Gulf News

The key to the key suit

- — Phillip Alder

Vauvenargu­es, a French moralist, stated that great thoughts come from the heart. Presumably he felt that thoughts and emotions are interconne­cted. However, at the bridge table we should try to stop our emotions from clouding our thoughts, our judgment. In today’s deal, South spotted the critical snippet of informatio­n that provided the key to success. Against the contract of three no-trump, West led the heart five. What was South’s plan?

First, he tried dummy’s heart jack. West might have underled the king-queen, but East produced the queen. It would have been nice to duck two rounds of hearts, trying to cater to a 5-3 division with East holding the diamond ace.
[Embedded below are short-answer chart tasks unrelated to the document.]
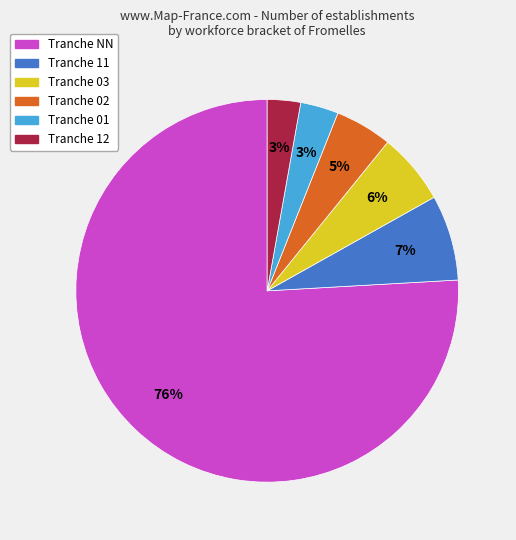

Count the number of slices in the pie.

6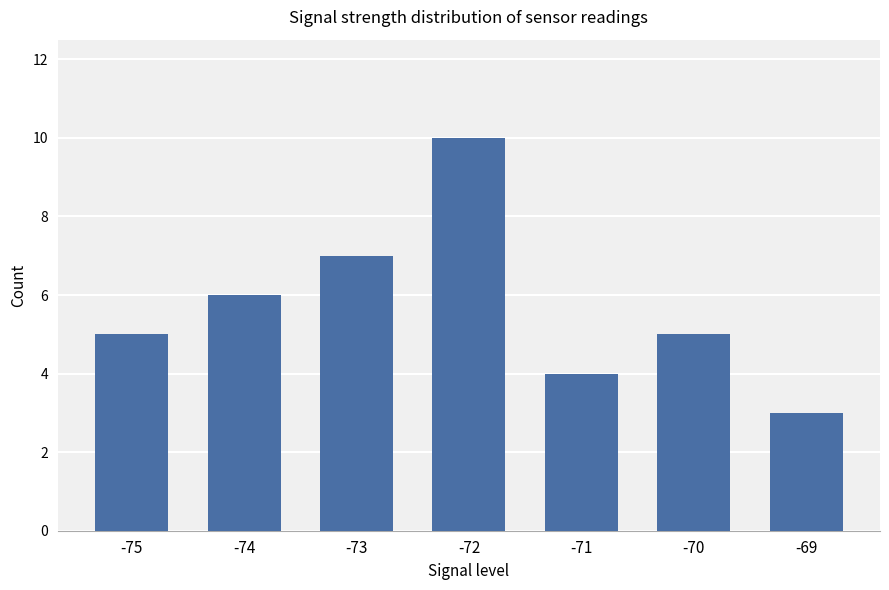

Count the number of categories in the chart.

7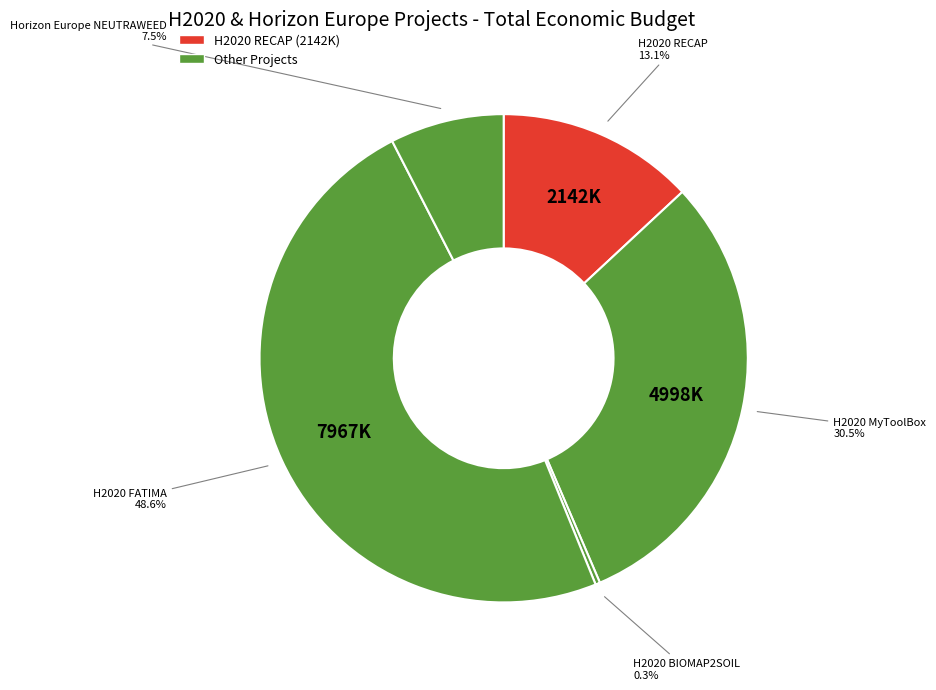

Count the number of slices in the pie.

5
However, South realized if he did that and a defender switched to spades, he would almost certainly fall to defeat, losing one diamond, two hearts and at least two spades.

So South won the first trick and immediatel­y dislodged the diamond ace. East won with the ace, and the defenders took their three heart tricks. Then they exited in spades. South banked his diamond tricks, learning that West had a singleton. Then declarer cashed dummy’s club ace, played a club to his king and finessed dummy’s club 10 successful­ly to land the contract. “Nice guess,” said North. “Not really,” explained South. “I knew West had started with four hearts and one diamond. If he had had five spades and three clubs, surely he would have led a spade, not a heart. He must have had four cards in each black suit and an initial 4=4=1=4 distributi­on. Hence my play in clubs.”